▸ **DOCUMENT SECTION**
%%
Dunbeholden F.C.
- Full name: Dunbeholden Football Club
- Founded: 1992; 34 years ago
- Stadium: Dunbeholden Sports Complex, Portmore, Jamaica
- Capacity: 2,000
- General Manager: Roger Simmonds
- Head Coach: Lenworth Hyde
- League: Jamaica Premier League
- 2025–26: Regular season: 9th Playoffs: Did not qualify
| Home colours | Away colours |

= Dunbeholden F.C. =

Dunbeholden Football Club is a Jamaican football club based in the community of Dunbeholden in Portmore, Jamaica. The club competes in the Jamaica Premier League since gaining promotion at the start of the 2018–19 season.
%%
▸ **EXTRACTED RECORDS**
%%
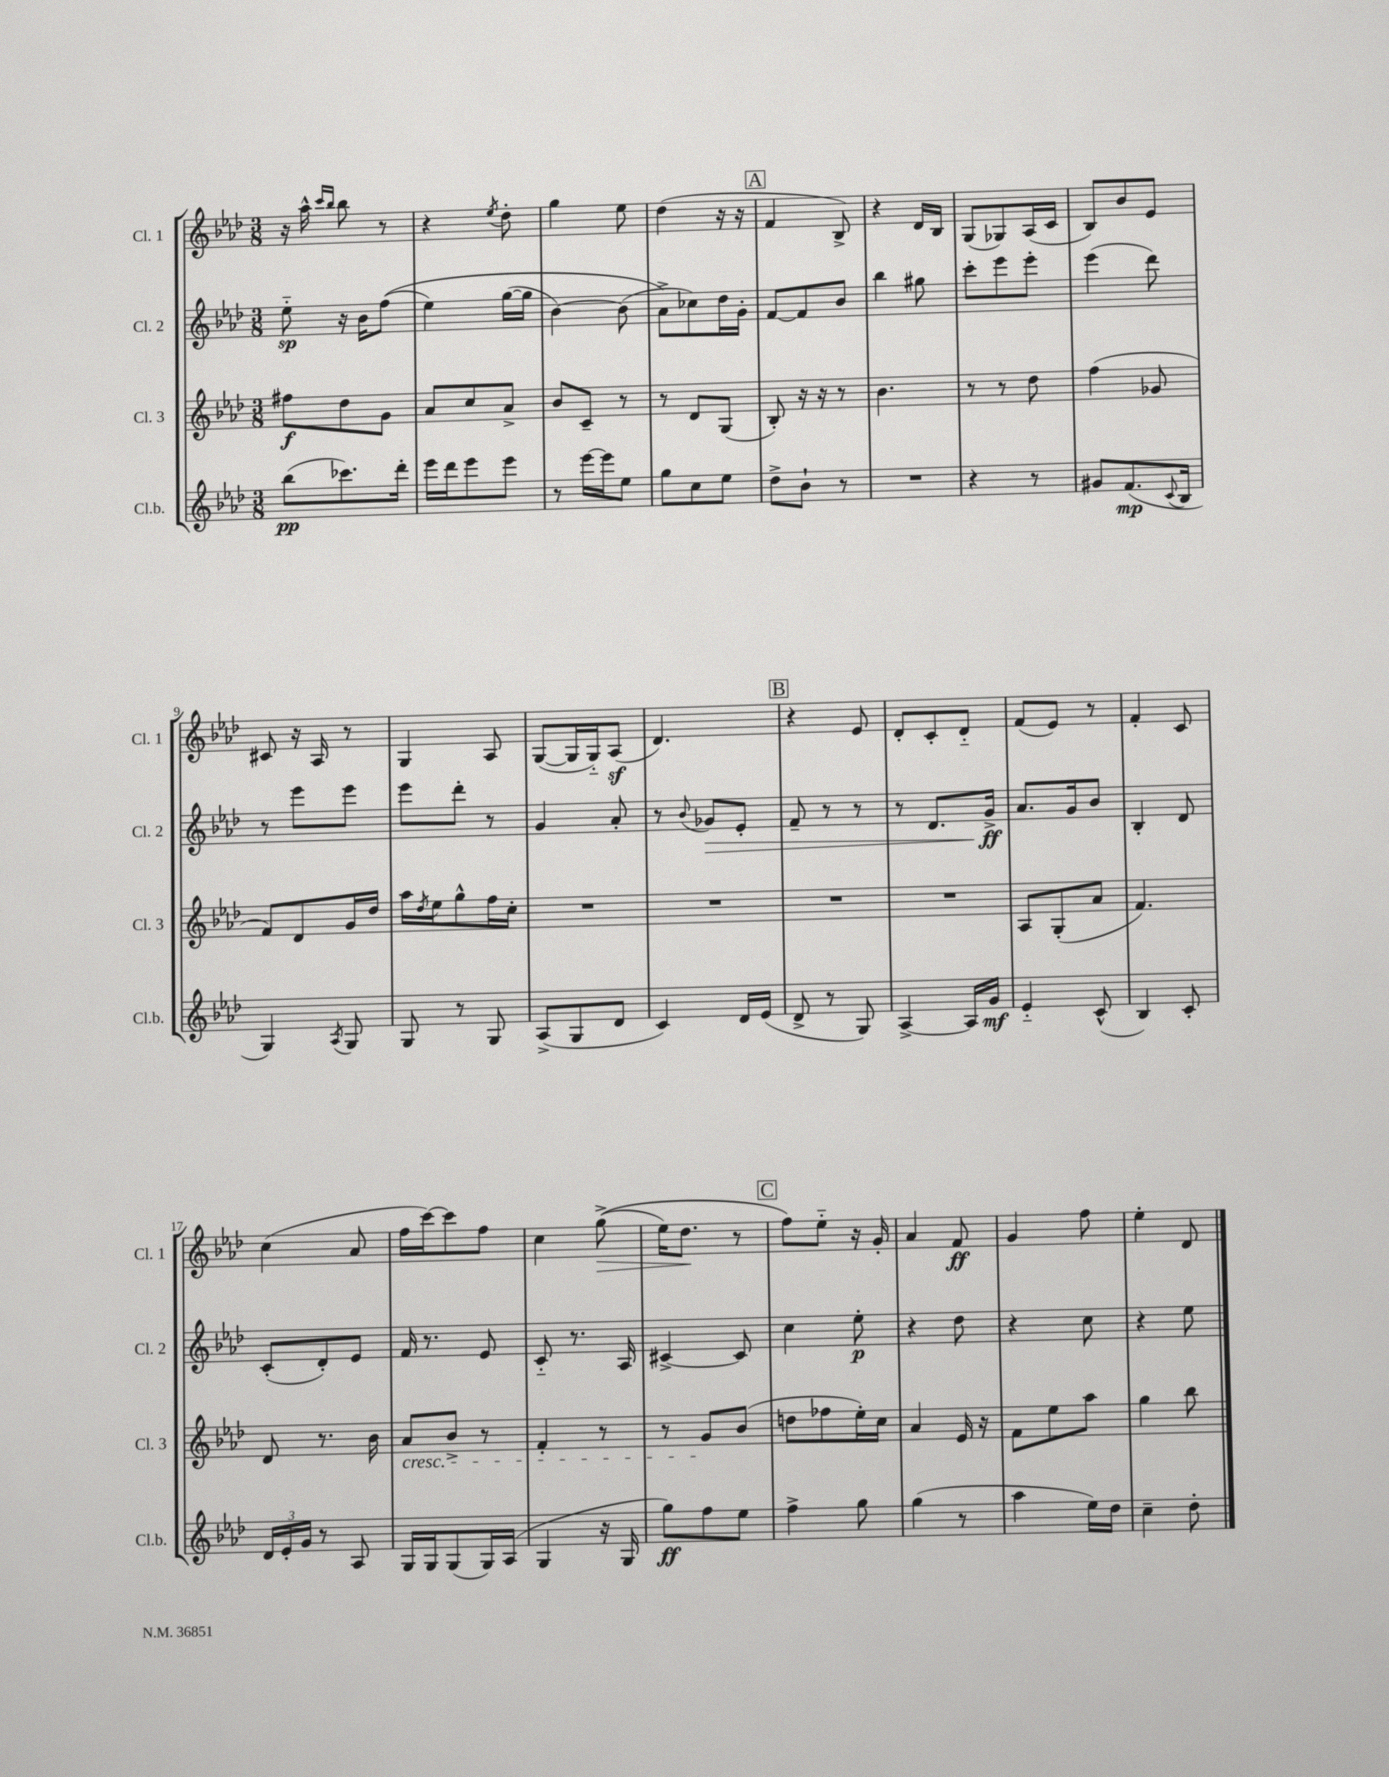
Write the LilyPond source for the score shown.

<<
\new StaffGroup <<
\new Staff = "s0" \with { instrumentName = "Cl. 1" shortInstrumentName = "Cl. 1" } {
    \clef treble \key aes \major \numericTimeSignature \time 3/8
    r16 aes''16-^ \grace { c'''16 bes''16 } bes''8 r8 |
    r4 \acciaccatura { ees''8 } des''8-. |
    g''4 ees''8 |
    des''4( r16 r16 |
    \mark \markup { \box "A" } f'4 bes8->) |
    r4 des'16 bes16 |
    g8( ges8) aes16( c'16 |
    bes8) bes'8 ees'8 |
    cis'8 r16 aes16 r8 |
    g4 aes8 |
    g8~( g16 g16-_) aes8\sf( |
    des'4.) |
    \mark \markup { \box "B" } r4 ees'8 |
    des'8-. c'8-. des'8-_ |
    f'8( ees'8) r8 |
    f'4-. c'8 |
    c''4( aes'8 |
    f''16 c'''16~) c'''8 f''8 |
    c''4 g''8->\>(\( |
    ees''16) des''8.\! r8 |
    \mark \markup { \box "C" } f''8\) ees''8-_ r16 g'16-. |
    aes'4 f'8\ff |
    g'4 f''8 |
    ees''4-. des'8 \bar "|." |
}
\new Staff = "s1" \with { instrumentName = "Cl. 2" shortInstrumentName = "Cl. 2" } {
    \clef treble \key aes \major \numericTimeSignature \time 3/8
    ees''8-_\sp r16 bes'16 f''8(\( |
    ees''4) g''16~( g''16 |
    bes'4~) bes'8( |
    aes'8->\) ces''8) des''16 g'16-. |
    \mark \markup { \box "A" } f'8~ f'8 bes'8 |
    bes''4 gis''8 |
    c'''8-. ees'''8 ees'''8-. |
    ees'''4( des'''8) |
    r8 ees'''8 ees'''8 |
    ees'''8 des'''8-. r8 |
    g'4 aes'8-. |
    r8 \appoggiatura { bes'8 } ges'8\> ees'8-. |
    \mark \markup { \box "B" } f'8-- r8 r8 |
    r8 des'8. g'16->\ff\! |
    aes'8. g'16 bes'8 |
    bes4-. des'8 |
    c'8-.( des'8-.) ees'8 |
    f'16 r8. ees'8 |
    c'8-_ r8. aes16 |
    cis'4~-> cis'8 |
    \mark \markup { \box "C" } c''4 ees''8-.\p |
    r4 des''8 |
    r4 c''8 |
    r4 ees''8 \bar "|." |
}
\new Staff = "s2" \with { instrumentName = "Cl. 3" shortInstrumentName = "Cl. 3" } {
    \clef treble \key aes \major \numericTimeSignature \time 3/8
    fis''8\f des''8 g'8 |
    aes'8 c''8 aes'8-> |
    bes'8 c'8-- r8 |
    r8 des'8 g8( |
    \mark \markup { \box "A" } bes8-.) r16 r16 r8 |
    bes'4. |
    r8 r8 des''8 |
    f''4( ges'8 |
    f'8) des'8 g'16 des''16 |
    aes''16 \acciaccatura { des''8 } ees''16 g''8-^ f''16 c''16-. |
    R4. |
    R4. |
    \mark \markup { \box "B" } R4. |
    R4. |
    aes8 g8-.( aes'8 |
    f'4.) |
    des'8 r8. bes'16 |
    aes'8\cresc bes'8-> r8 |
    f'4-. r8 |
    r8 g'8\! bes'8( |
    \mark \markup { \box "C" } d''8 fes''8 ees''16-.) c''16 |
    aes'4 ees'16 r16 |
    f'8 ees''8 aes''8 |
    g''4 bes''8 \bar "|." |
}
\new Staff = "s3" \with { instrumentName = "Cl.b." shortInstrumentName = "Cl.b." } {
    \clef treble \key aes \major \numericTimeSignature \time 3/8
    bes''8\pp( ces'''8.) des'''16-. |
    ees'''16 des'''16 ees'''8 ees'''8 |
    r8 ees'''16~ ees'''16 ees''8 |
    g''8 c''8 ees''8 |
    \mark \markup { \box "A" } des''8-> bes'8-! r8 |
    R4. |
    r4 r8 |
    gis'8 f'8.\mp( \appoggiatura { c'8 } bes16 |
    g4) \acciaccatura { aes8 } g8 |
    g8 r8 g8 |
    aes8->( g8 des'8 |
    c'4) des'16 ees'16( |
    \mark \markup { \box "B" } des'8-> r8 g8) |
    aes4~-> aes16 g'16\mf |
    ees'4-_ c'8-^( |
    bes4) c'8-. |
    \tuplet 3/2 { des'16 ees'16-. g'16 } r8 aes8 |
    g16 g16 g8( g16) aes16( |
    g4 r16 g16 |
    g''8\ff) f''8 ees''8 |
    \mark \markup { \box "C" } f''4-> g''8 |
    g''4( r8 |
    aes''4 ees''16) des''16 |
    c''4-- des''8-. \bar "|." |
}
>>
>>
%%
▸ **TASKS TO PERFORM**
(1) Rewrite the part of the Dunbeholden F.C. club profile that begins at the words "- Full name: Dunbeholden" and stops after "the 2018–19 season.", putting "JPL" wherever "Jamaica Premier League" occurs.
(2) Extend the Dunbeholden F.C. club profile with the passage that would come next after its final sentence.

▸ **REPLIES**
(1)
- Full name: Dunbeholden Football Club
- Founded: 1992; 34 years ago
- Stadium: Dunbeholden Sports Complex, Portmore, Jamaica
- Capacity: 2,000
- General Manager: Roger Simmonds
- Head Coach: Lenworth Hyde
- League: JPL
- 2025–26: Regular season: 9th Playoffs: Did not qualify
| Home colours | Away colours |

= Dunbeholden F.C. =

Dunbeholden Football Club is a Jamaican football club based in the community of Dunbeholden in Portmore, Jamaica. The club competes in the JPL since gaining promotion at the start of the 2018–19 season.

(2)
== History ==
The club was founded in 1992 by Donovan Witter. Since its inception the club competed exclusively in the South Central Confederation regional leagues until gaining promotion to the Jamaica Premier League. Dunbeholden defeated Wadadah F.C. 4-0 in the 2017-18 Magnum/Charley's JB Promotion Playoffs to gain promotion to Jamaica’s premier football competition.

After a hard start to the first season of premier league football, Dunbeholden dug deep to lift themselves out of the relegation zone and remain in the top flight. In the 2022 Jamaica Premier League season Dumbeholden finished runners-up in their first ever JPL finals appearance to mark their best premier league finish to date. The runners-up result sealed Dunbeholden a spot in the inaugural 2023 CONCACAF Caribbean Cup.

The kick-off to the 2023 CONCACAF Caribbean Cup marked an historic occasion for Dumbeholden Football Club, it being the club’s first ever appearance in an international competition and the first time a CONCACAF Caribbean Cup kicked-off in Jamaica between two Jamaican clubs.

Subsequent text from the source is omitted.